QUOTED PASSAGE
New in Neuroscience: Pay Attention to this, not that

listen - ignore switch.jpg

"New in Neuroscience" is a new feature highlighting recent neuroscience findings. In this edition, Malcolm Campbell discusses a recent research article about how the brain pays attention to some things, while ignoring others. 

The ability to selectively attend to relevant stimuli and ignore distractions is essential to animal survival. This ability is especially interesting to neuroscientists since it involves the interaction of executive control--the “mind” of the animal--with early sensory processing. It is widely believed that executive control originates in the cortex, whereas sensory signals originate in the periphery and travel to the cortex through subcortical structures such as the brain stem and the thalamus.

The thalamus is a small potato-shaped structure at the core of the brain where sensory information converges before entering the cortex. Because of this role, it is sometimes called the gateway to the cortex. In this paper, Ahrens et al explore the neural circuitry underlying the gatekeeping of sensory inputs by the thalamic reticular nucleus (TRN), a thin sheet of inhibitory neurons that surrounds the thalamus. The TRN inhibits the thalamus under control of the cortex, and is therefore known as the gatekeeper of the thalamus.

The authors focus on a gene called ErbB4, which is involved in the development and tuning of synapses onto inhibitory neurons. They first noticed that ErbB4 is specifically expressed in a particular type of neuron in the TRN called somatostatin, or SOM neurons. This was interesting because SOM neurons generally do not express ErbB4 elsewhere in the brain.

Intriguingly, both ErbB4 and its ligand Neuregulin1 are risk genes for schizophrenia. Since schizophrenia can involve deficits in sensory gating, implicating the TRN, the authors set out to discover what happens, both behaviorally and physiologically, when ErbB4 is deleted from SOM neurons in mice.

To assay the effect of this genetic manipulation, the authors developed a set of clever behavioral tasks. First, mice were trained on two basic alternative choice tasks. In the auditory version of the task, a high frequency sound indicated that the mouse should go right for a water reward, and a low frequency sound indicated the opposite. In the visual version, a light on the right indicated that the mouse should go right for reward, and vice versa. Both the normal wild-type and ErbB4 knockout mice learned this task equally well.

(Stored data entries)
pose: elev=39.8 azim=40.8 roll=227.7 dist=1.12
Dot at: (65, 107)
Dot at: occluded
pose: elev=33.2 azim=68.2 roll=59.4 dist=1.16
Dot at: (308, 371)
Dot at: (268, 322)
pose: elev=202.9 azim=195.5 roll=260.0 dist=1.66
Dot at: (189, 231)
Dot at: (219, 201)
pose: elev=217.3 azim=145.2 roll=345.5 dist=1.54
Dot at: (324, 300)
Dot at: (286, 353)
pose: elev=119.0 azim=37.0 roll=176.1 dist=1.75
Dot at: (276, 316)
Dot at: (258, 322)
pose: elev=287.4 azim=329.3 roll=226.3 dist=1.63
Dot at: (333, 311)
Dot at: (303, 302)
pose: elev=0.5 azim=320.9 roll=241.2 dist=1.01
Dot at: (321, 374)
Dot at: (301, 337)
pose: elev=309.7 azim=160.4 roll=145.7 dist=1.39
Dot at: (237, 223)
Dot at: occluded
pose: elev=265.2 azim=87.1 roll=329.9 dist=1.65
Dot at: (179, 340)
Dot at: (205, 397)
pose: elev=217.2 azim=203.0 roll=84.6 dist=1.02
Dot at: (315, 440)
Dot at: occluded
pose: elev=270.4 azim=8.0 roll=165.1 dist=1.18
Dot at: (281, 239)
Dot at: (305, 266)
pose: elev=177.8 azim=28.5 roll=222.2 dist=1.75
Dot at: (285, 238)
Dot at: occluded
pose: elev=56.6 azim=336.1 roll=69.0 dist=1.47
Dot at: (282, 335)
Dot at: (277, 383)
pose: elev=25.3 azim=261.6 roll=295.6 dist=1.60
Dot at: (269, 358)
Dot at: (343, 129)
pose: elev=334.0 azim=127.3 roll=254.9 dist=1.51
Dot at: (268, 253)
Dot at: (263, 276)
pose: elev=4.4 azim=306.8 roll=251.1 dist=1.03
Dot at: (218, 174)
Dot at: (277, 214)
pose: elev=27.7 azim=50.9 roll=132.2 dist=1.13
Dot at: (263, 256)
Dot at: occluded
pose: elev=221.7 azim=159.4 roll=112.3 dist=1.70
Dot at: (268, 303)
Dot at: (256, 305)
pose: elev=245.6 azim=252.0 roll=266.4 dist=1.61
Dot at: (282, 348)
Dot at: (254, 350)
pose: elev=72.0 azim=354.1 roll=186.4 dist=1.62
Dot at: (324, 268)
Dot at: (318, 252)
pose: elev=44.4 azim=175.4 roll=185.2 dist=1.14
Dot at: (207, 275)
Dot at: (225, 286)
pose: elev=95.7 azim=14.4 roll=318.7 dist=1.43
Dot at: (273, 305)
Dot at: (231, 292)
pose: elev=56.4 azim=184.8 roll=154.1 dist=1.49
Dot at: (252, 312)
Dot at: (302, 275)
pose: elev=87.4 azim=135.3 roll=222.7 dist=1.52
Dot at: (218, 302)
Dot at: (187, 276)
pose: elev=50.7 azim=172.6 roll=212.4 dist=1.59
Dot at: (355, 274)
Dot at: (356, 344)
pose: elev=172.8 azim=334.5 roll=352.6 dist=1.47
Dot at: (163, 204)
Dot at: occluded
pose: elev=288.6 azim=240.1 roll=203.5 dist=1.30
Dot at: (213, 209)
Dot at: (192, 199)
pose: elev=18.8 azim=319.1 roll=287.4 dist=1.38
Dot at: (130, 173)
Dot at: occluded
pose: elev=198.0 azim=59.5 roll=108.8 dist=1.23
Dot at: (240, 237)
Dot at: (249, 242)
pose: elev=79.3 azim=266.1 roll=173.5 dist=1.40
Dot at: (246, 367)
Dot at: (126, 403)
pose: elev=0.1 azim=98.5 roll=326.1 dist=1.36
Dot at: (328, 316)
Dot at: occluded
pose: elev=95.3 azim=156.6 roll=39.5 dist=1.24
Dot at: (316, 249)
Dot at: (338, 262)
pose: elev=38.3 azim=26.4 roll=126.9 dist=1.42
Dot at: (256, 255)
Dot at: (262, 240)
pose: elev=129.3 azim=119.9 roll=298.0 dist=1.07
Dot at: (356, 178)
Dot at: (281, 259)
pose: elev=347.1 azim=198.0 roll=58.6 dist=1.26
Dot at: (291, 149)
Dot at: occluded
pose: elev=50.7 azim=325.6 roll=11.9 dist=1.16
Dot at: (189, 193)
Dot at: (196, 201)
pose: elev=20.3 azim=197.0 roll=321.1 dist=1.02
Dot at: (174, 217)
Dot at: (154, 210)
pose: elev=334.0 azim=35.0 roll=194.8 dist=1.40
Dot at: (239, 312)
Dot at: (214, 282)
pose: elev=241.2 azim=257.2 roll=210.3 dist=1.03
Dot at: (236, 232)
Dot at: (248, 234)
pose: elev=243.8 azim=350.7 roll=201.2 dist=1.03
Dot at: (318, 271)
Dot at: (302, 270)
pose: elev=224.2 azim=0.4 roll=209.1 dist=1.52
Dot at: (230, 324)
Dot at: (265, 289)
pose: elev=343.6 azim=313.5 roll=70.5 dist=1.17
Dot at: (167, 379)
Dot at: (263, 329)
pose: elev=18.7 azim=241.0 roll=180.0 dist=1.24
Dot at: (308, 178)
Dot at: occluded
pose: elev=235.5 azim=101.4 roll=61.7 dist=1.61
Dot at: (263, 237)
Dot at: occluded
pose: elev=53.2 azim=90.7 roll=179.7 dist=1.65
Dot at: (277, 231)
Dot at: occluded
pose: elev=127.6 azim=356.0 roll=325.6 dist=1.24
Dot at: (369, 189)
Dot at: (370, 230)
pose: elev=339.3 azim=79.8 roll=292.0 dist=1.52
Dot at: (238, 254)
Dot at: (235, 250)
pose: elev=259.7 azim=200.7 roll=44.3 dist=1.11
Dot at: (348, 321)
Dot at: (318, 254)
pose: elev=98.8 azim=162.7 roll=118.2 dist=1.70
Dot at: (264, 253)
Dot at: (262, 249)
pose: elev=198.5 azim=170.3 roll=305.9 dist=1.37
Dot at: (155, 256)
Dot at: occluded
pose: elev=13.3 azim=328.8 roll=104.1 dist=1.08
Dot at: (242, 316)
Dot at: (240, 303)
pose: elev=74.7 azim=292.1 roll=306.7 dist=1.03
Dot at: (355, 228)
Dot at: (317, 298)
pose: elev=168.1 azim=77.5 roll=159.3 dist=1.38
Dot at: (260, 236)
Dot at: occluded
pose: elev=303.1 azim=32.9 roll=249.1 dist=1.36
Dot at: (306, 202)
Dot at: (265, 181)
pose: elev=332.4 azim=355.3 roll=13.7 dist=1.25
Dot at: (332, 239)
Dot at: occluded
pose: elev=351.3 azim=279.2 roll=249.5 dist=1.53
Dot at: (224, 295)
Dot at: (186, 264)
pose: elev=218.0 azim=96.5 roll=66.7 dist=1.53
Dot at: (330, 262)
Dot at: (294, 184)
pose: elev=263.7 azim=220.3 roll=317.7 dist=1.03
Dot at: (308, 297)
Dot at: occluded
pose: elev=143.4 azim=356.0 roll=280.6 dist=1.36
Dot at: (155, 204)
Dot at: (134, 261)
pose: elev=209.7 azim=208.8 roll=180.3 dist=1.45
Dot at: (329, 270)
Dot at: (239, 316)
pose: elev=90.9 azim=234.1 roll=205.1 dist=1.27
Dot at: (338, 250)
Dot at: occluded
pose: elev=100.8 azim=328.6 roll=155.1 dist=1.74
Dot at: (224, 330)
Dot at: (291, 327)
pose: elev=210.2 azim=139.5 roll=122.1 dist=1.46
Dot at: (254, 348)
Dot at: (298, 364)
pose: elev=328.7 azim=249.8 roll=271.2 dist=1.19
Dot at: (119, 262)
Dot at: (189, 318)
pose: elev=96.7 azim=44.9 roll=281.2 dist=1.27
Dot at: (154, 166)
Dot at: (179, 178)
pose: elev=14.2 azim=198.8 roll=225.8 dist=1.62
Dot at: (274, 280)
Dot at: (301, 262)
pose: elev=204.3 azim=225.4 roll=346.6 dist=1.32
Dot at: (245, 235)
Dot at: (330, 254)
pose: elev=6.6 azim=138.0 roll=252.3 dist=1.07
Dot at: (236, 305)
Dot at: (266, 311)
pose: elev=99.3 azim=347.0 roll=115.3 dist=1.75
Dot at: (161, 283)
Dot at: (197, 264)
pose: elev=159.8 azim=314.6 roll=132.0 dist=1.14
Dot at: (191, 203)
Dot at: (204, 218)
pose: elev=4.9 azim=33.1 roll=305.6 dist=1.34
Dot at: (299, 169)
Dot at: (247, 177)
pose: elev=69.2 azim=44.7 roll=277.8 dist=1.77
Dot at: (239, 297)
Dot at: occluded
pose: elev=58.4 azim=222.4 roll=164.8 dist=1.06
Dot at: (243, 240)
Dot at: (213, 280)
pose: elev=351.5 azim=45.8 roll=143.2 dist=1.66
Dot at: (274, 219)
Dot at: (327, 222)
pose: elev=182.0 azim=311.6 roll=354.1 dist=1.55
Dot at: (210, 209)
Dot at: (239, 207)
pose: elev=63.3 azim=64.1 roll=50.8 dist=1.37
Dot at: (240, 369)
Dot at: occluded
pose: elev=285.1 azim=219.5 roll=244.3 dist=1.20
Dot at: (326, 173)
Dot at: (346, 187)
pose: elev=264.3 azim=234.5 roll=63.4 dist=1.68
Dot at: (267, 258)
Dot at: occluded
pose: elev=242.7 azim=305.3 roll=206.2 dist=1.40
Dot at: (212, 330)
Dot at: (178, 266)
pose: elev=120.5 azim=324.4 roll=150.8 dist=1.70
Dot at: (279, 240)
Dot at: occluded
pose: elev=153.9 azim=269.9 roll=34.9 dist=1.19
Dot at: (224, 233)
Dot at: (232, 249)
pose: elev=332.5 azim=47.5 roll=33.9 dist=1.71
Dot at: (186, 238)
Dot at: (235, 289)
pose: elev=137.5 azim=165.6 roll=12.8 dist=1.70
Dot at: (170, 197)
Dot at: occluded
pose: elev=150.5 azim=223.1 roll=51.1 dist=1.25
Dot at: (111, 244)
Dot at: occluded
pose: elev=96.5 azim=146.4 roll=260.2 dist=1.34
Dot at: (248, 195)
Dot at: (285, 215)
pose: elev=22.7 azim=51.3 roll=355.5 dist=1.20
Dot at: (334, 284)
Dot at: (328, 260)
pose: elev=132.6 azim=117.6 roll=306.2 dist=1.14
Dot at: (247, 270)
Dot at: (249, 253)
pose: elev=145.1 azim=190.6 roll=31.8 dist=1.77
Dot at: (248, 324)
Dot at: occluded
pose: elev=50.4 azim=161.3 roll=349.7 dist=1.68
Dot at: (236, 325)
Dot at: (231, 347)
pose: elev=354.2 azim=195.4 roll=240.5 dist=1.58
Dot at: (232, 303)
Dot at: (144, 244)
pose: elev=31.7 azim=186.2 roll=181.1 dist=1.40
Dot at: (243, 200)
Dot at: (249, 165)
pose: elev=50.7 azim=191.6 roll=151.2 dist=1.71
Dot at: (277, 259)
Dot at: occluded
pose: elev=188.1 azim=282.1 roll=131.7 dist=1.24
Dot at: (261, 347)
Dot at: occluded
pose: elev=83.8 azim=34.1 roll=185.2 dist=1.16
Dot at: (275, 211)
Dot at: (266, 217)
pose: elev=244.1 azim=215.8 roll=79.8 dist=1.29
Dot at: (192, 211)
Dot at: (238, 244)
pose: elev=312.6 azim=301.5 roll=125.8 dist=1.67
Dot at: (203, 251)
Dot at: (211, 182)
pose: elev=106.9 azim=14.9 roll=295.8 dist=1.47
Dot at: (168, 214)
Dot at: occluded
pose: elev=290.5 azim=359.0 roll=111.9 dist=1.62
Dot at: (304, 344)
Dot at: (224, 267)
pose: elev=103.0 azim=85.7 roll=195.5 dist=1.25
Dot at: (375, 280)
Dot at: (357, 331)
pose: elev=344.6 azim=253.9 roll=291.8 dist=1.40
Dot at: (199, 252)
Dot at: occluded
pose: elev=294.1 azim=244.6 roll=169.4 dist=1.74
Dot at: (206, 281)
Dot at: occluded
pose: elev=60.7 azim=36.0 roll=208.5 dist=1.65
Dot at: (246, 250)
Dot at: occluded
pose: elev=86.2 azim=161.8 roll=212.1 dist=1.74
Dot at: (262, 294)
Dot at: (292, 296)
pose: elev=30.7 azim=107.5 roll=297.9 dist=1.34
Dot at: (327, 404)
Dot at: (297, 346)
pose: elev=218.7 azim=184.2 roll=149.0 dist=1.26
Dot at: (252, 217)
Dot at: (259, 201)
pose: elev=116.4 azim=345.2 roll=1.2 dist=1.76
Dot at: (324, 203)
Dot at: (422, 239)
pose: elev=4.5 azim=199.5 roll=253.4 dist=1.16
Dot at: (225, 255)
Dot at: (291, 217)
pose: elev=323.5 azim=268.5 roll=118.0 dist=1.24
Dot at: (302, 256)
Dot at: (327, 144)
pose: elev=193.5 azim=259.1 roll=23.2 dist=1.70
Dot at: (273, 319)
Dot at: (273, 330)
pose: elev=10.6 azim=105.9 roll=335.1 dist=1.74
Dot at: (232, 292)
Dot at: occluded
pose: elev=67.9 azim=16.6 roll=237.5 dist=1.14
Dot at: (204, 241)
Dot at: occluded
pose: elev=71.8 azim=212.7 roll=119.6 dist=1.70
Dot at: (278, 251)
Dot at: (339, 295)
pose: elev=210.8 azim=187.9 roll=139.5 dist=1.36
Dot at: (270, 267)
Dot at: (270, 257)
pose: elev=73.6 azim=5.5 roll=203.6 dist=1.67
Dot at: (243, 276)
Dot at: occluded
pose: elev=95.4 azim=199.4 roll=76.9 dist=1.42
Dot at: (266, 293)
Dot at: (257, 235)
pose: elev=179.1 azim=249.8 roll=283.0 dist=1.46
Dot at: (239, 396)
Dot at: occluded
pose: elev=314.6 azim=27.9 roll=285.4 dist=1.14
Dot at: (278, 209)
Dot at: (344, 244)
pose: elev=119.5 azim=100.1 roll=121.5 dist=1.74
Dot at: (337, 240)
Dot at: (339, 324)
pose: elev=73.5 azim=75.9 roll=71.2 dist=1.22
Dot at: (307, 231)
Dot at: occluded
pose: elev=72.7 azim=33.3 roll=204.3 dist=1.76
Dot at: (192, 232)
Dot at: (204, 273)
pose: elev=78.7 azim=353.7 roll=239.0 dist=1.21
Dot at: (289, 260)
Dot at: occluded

ABOUT THIS EXERCISE
According to the article on attention, what type of neuron in the thalamic reticular nucleus specifically expresses ErbB4?

EXPECTED OUTPUT
Somatostatin (SOM) neurons.